Pediatric bone marrow transplant patients appear to do much better when the donor's genotype includes a specific natural killer cell protein.
According to Wing Leung, M.D., PhD, of St. Jude Children's Research Hospital and colleagues, pediatric patients receiving an allogeneic hematopoietic stem cell transplantation demonstrated an improved survival of 60 percent and a decrease in disease progression of 62 percent when the donor's cells include the so-called KIR2DL1-R245 polymorphism.
Perhaps the most impressive aspect of this study is that many factors, including reason for transplantation, treatment history and degree of completeness of the HLA match, did not appear to make a difference. In other words, these factors played no part in whether or not the patient benefited from the NK cell protein.
The study, appearing online in the Journal of Clinical Oncology, puts added evidence behind the growing belief that NK cells with KIR2DL1 possess an increased ability to fight cancer cells.
Said Leung:
This approach should dramatically improve the outcome of patients undergoing bone marrow transplantation, regardless of their age or underlying condition. NK cells also play an important role in autoimmune disorders, chronic infections, and other conditions, so these results will likely have an impact beyond cancer.

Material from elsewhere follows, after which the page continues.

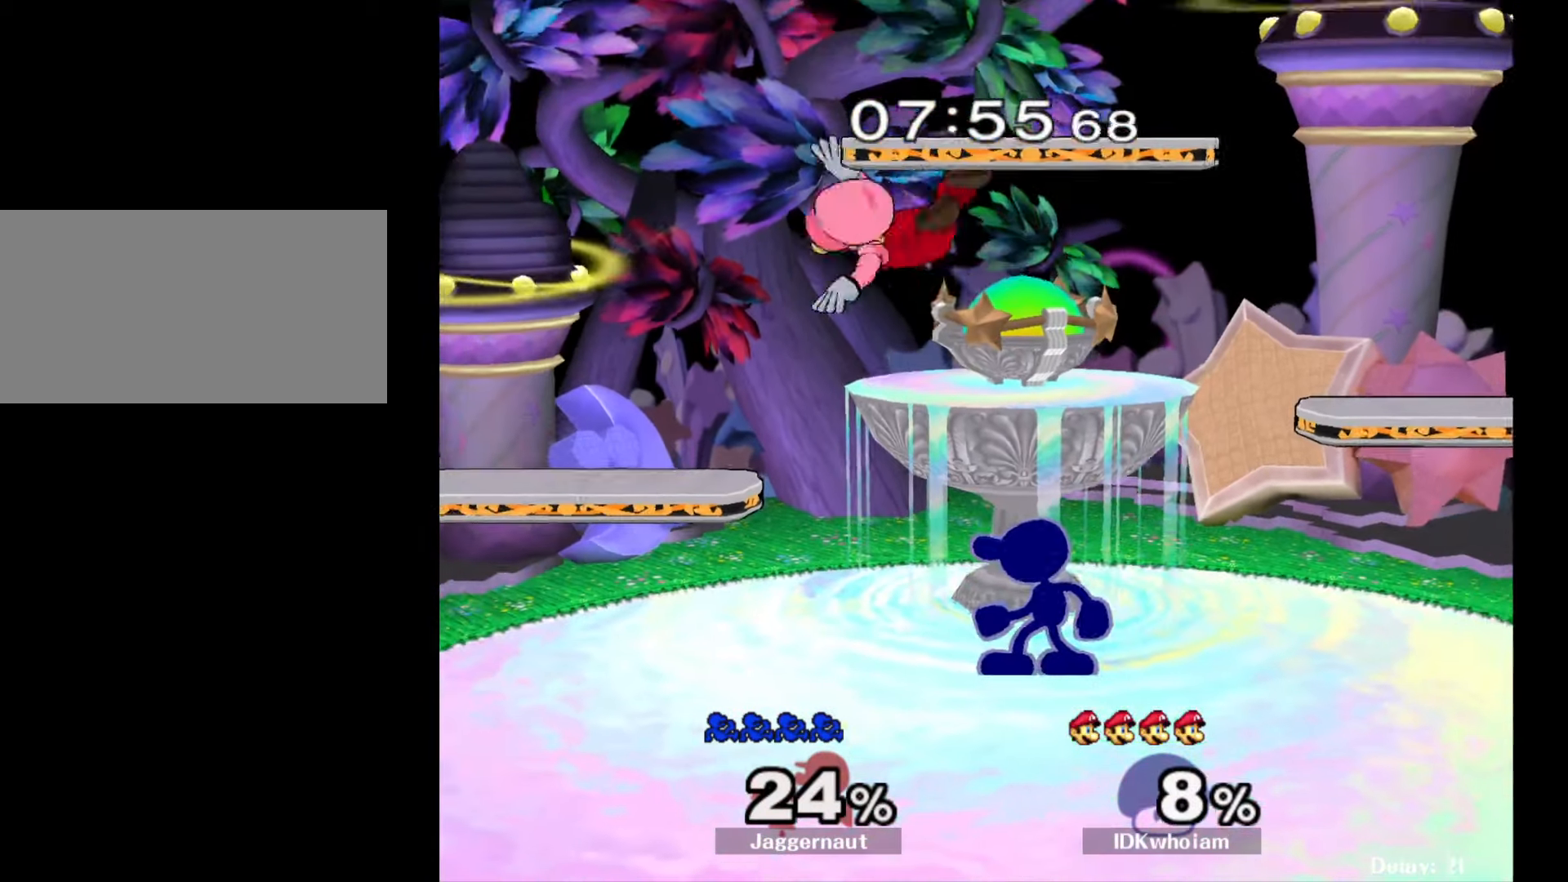
{"buttons": [], "left_stick": "center", "right_stick": "center", "events": [[17, "B", "down"], [167, "B", "up"], [434, "left_stick", "center"]]}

This was a retrospective study of 313 patients who had an allogeneic transplant at St. Jude between 2000 and 2010. The investigators performed allotyping on DNA samples from the donors.
The patients had a median age of 9.9 years at transplant.
Hematologic malignancies were the reason for transplant in 231 cases. Solid tumors accounted for 25 cases, and "nonmalignant conditions" accounted for the remaining 57.